Is It Worth Reading?

Rebecca Silverman

Rating:

Previous to this manga, the only use of the word “omega” in a romance novel context I was familiar with was the Mercy Thompson spin-off series Alpha & Omega by Patricia Briggs. Apparently I have been missing out.

Bite Maker is an omegaverse story (a genre more typically associated with BL in manga terms) where there are basically three genders – Alpha, Beta, and Omega – and everyone is just really horny all of the time. Alphas trigger sexual reactions in Betas, but Omegas trigger them in Alphas, and only Omegas can bear Alphas' children. And my, isn't that super important in Bite Maker's world, where it's all about the baby-making, both in plain old sex terms and as the end goal of that sex. I've read TL manga that was less horny than this.

But the amount of sexual content here really isn't the issue.

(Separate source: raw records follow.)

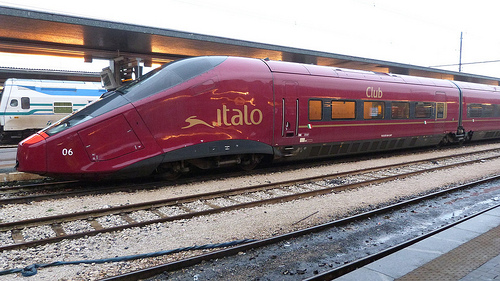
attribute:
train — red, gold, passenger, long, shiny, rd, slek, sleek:
[37, 80, 497, 144]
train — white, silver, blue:
[12, 74, 81, 109]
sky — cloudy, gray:
[329, 17, 358, 37]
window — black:
[140, 66, 192, 91]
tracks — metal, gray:
[208, 177, 227, 204]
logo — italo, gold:
[211, 100, 273, 135]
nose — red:
[48, 71, 244, 159]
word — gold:
[365, 84, 387, 102]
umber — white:
[51, 147, 80, 158]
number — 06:
[62, 140, 71, 155]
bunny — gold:
[173, 113, 213, 134]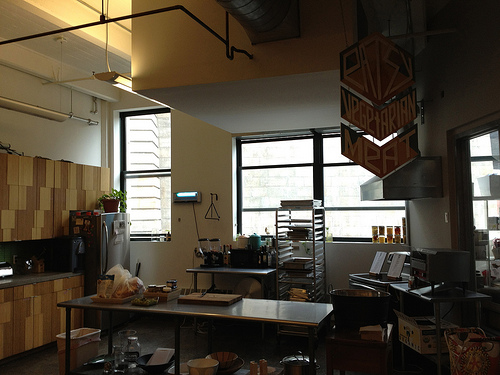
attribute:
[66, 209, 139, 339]
icebox — silver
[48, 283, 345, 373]
table — silver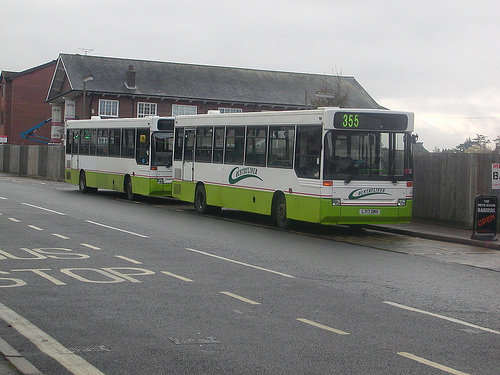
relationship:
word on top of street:
[1, 265, 156, 289] [1, 176, 499, 375]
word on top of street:
[0, 246, 91, 263] [1, 176, 499, 375]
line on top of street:
[20, 200, 66, 218] [1, 176, 499, 375]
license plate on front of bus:
[358, 207, 381, 216] [170, 106, 415, 231]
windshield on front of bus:
[320, 129, 413, 183] [170, 106, 415, 231]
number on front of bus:
[341, 113, 360, 129] [170, 106, 415, 231]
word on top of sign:
[475, 213, 495, 229] [470, 195, 499, 242]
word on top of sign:
[477, 199, 496, 215] [470, 195, 499, 242]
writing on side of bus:
[228, 165, 263, 182] [170, 106, 415, 231]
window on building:
[97, 98, 120, 119] [1, 53, 393, 147]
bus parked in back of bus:
[64, 114, 173, 202] [170, 106, 415, 231]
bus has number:
[170, 106, 415, 231] [341, 113, 360, 129]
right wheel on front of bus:
[273, 194, 290, 231] [170, 106, 415, 231]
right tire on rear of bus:
[193, 184, 207, 212] [170, 106, 415, 231]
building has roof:
[1, 53, 393, 147] [44, 54, 389, 111]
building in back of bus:
[1, 53, 393, 147] [64, 114, 173, 202]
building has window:
[1, 53, 393, 147] [97, 98, 120, 119]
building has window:
[1, 53, 393, 147] [134, 101, 158, 119]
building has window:
[1, 53, 393, 147] [171, 102, 197, 117]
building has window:
[1, 53, 393, 147] [218, 106, 242, 115]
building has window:
[1, 53, 393, 147] [63, 100, 77, 118]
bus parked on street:
[170, 106, 415, 231] [1, 176, 499, 375]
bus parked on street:
[64, 114, 173, 202] [1, 176, 499, 375]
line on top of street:
[84, 218, 148, 240] [1, 176, 499, 375]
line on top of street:
[184, 246, 296, 283] [1, 176, 499, 375]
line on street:
[20, 200, 66, 218] [1, 176, 499, 375]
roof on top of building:
[44, 54, 389, 111] [1, 53, 393, 147]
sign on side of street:
[470, 195, 499, 242] [1, 176, 499, 375]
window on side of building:
[63, 100, 77, 118] [1, 53, 393, 147]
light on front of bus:
[330, 197, 343, 207] [170, 106, 415, 231]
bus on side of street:
[170, 106, 415, 231] [1, 176, 499, 375]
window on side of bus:
[265, 125, 297, 171] [170, 106, 415, 231]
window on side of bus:
[243, 123, 267, 166] [170, 106, 415, 231]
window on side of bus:
[222, 125, 248, 167] [170, 106, 415, 231]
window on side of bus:
[210, 126, 227, 166] [170, 106, 415, 231]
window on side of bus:
[193, 126, 214, 165] [170, 106, 415, 231]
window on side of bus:
[119, 127, 137, 162] [64, 114, 173, 202]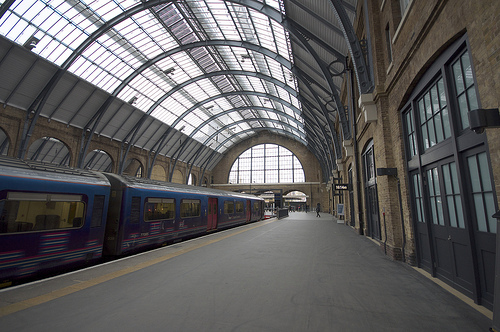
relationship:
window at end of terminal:
[278, 167, 294, 186] [175, 133, 376, 311]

Where this book treads on uncomfortable territory is in the way that it's used: it takes as a given that readers will find the idea of people losing all control over their sexual urges as hot. If that works for you in your romance fiction, that's perfectly fine, but if that's not how you like your romances, this stands to be a very unsettling read, and it's certainly territory most often covered by what are sometimes called “old school” romances in the bodice-ripper reading community. That means that there are virtually no actions in the volume that involve mutual consent. There's always one character who is under some kind of influence or is actively against what's happening; in fact, heroine Noel is actively hiding her Omega status because she finds the whole thing so upsetting. When she's outed as an Omega by ostensible male protagonist Nobunaga, her first reaction is to whip out a knife and try to kill herself – twice. This is not a heroine who longs to lose herself in the hero's tender caresses, his promises of her having “so many of my babies” notwithstanding.

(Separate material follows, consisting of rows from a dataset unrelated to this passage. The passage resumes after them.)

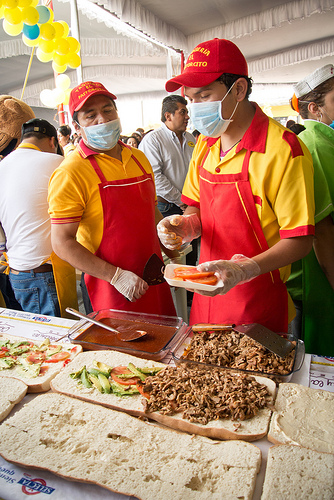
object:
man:
[156, 36, 316, 335]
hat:
[164, 37, 250, 97]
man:
[45, 80, 179, 318]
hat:
[67, 79, 119, 117]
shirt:
[180, 102, 317, 324]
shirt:
[45, 137, 158, 254]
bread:
[1, 371, 30, 420]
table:
[0, 307, 334, 499]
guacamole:
[106, 429, 131, 443]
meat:
[231, 419, 240, 431]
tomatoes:
[171, 266, 216, 279]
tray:
[162, 262, 225, 292]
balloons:
[23, 23, 44, 46]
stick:
[20, 47, 40, 107]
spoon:
[64, 306, 148, 344]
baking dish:
[66, 306, 184, 362]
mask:
[185, 81, 239, 138]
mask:
[73, 117, 122, 152]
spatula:
[190, 320, 296, 359]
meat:
[179, 324, 297, 388]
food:
[98, 373, 113, 393]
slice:
[0, 386, 265, 499]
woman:
[286, 64, 334, 359]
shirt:
[295, 119, 333, 356]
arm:
[234, 149, 315, 281]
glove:
[109, 266, 148, 303]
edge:
[0, 305, 78, 324]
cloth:
[0, 306, 334, 499]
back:
[0, 141, 65, 273]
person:
[0, 117, 66, 318]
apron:
[188, 144, 288, 336]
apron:
[80, 154, 177, 316]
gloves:
[155, 212, 202, 251]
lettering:
[201, 59, 208, 67]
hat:
[19, 116, 67, 157]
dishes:
[172, 323, 306, 382]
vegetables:
[44, 349, 70, 364]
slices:
[0, 332, 83, 393]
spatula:
[141, 251, 166, 288]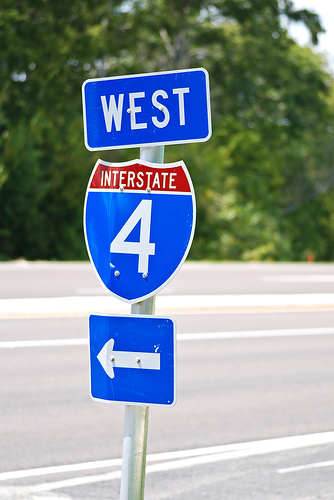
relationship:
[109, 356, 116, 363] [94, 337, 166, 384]
screw holds up arrow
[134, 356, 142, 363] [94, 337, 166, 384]
screw holds up arrow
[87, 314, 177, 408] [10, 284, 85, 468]
left turn points to interstate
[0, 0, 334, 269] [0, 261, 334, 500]
trees lining road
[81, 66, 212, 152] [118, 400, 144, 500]
blue sign on pole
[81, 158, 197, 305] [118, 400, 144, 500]
interstate sign on pole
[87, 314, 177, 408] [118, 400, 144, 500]
left turn on pole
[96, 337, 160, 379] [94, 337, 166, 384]
arrow on arrow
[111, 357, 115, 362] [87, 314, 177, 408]
screw holding left turn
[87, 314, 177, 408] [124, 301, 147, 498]
left turn attached to pole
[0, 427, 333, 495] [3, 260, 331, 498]
lines are on street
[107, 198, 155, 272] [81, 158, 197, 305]
four on interstate sign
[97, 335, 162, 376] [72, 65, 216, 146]
arrow on blue sign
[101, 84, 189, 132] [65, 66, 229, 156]
letter on sign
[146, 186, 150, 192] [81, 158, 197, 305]
screw hold interstate sign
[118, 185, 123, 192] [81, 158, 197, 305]
screw hold interstate sign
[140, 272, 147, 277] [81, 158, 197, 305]
screw hold interstate sign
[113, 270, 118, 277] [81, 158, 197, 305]
screw hold interstate sign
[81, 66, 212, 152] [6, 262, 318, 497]
blue sign on interstate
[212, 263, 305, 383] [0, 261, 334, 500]
interstate with interstate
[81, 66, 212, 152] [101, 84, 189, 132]
blue sign reads letter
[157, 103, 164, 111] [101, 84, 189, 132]
screw hold letter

That she gets them anyway, and that he forces her to receive them by threatening to make her hormone-addled friend give him a blow job if she doesn't, just doesn't work for me. Noel has the right to refuse anything she doesn't want, and while the prevailing theory behind this subgenre of romance is that the characters (more typically the heroine) doesn't have to fight and can use his “need” as an excuse to just go with it, I've never quite bought it. Noel's fear is clearly real, and that Nobunaga ignores it under the guise of “protecting” her just doesn't sit well with me as a reader. It doesn't strike me as something that needs romanticizing.

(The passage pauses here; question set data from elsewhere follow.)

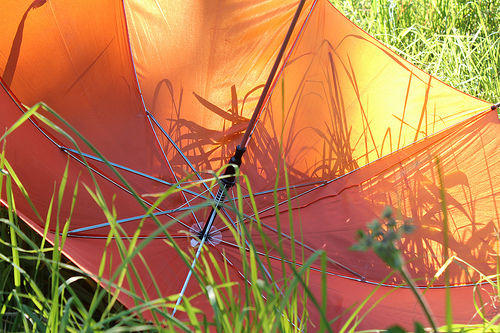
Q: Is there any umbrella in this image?
A: Yes, there is an umbrella.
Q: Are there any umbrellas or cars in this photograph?
A: Yes, there is an umbrella.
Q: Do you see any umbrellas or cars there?
A: Yes, there is an umbrella.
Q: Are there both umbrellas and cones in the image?
A: No, there is an umbrella but no cones.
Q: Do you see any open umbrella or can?
A: Yes, there is an open umbrella.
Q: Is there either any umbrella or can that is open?
A: Yes, the umbrella is open.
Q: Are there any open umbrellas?
A: Yes, there is an open umbrella.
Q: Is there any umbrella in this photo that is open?
A: Yes, there is an umbrella that is open.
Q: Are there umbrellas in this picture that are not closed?
A: Yes, there is a open umbrella.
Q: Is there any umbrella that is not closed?
A: Yes, there is a open umbrella.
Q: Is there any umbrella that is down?
A: Yes, there is an umbrella that is down.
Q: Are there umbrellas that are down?
A: Yes, there is an umbrella that is down.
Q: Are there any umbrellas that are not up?
A: Yes, there is an umbrella that is down.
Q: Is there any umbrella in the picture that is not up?
A: Yes, there is an umbrella that is down.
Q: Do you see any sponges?
A: No, there are no sponges.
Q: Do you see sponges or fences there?
A: No, there are no sponges or fences.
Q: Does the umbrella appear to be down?
A: Yes, the umbrella is down.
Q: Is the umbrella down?
A: Yes, the umbrella is down.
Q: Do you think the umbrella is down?
A: Yes, the umbrella is down.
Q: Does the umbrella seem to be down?
A: Yes, the umbrella is down.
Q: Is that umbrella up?
A: No, the umbrella is down.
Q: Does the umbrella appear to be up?
A: No, the umbrella is down.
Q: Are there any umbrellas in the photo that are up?
A: No, there is an umbrella but it is down.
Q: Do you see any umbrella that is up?
A: No, there is an umbrella but it is down.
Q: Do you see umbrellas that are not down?
A: No, there is an umbrella but it is down.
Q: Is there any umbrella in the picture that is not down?
A: No, there is an umbrella but it is down.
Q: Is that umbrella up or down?
A: The umbrella is down.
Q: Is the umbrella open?
A: Yes, the umbrella is open.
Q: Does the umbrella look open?
A: Yes, the umbrella is open.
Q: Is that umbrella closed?
A: No, the umbrella is open.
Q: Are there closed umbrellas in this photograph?
A: No, there is an umbrella but it is open.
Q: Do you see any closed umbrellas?
A: No, there is an umbrella but it is open.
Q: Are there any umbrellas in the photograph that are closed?
A: No, there is an umbrella but it is open.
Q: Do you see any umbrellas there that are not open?
A: No, there is an umbrella but it is open.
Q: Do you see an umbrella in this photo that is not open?
A: No, there is an umbrella but it is open.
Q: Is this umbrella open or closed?
A: The umbrella is open.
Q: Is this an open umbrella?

I've been saying for years that we need more mature manga for the ladies in English. I still stand by that. This one just isn't working for me, even if the school Nobunaga attends being named for the time period he ushered in is my kind of humor.


Lynzee Loveridge

Rating:

This is maybe the dumbest thing I've read in a while, but only in the sense that it goes full circle into being hilarious. My familiarity with the "omegaverse" is reading about it wide-eyed after my friends explained it to me in a Discord channel. It's mostly window dressing for a lot of screwing and that doesn't change in Bite Maker, a manga I took several screencaps of because I found the entire thing so friggin' funny. There's something about a heterochromia dude slinking around the shopping district and arrogantly proclaiming he "wouldn't even put in the tip" of his dick that made me cackle, followed by him bemoaning his inability to impregnate his soulmate a few pages later. Just normal horny teen things.

I guess this can be a good read if you too find that premise overtly silly and can overlook the desperate melodrama on every page. Some of it is crueler than I can stomach; I thought it was exceptionally mean to have her actual crush become pheramone-driven near the book's end, not to mention how Nobunaga comes from the school of Hana Yori Dango men – in other words, he sucks. Some of the other Alphas look like they'll be more interesting, typewise, but these stories always set the sexy jerk as the primary love interest, so don't hold your breath.

Consent is also nonexistent. I mean, it's baked into the premise that everyone is just going to be pheromone horny constantly. And obsessed with babies. Honestly, I'll probably keep reading this because it satisfies a certain kind of rubbernecking.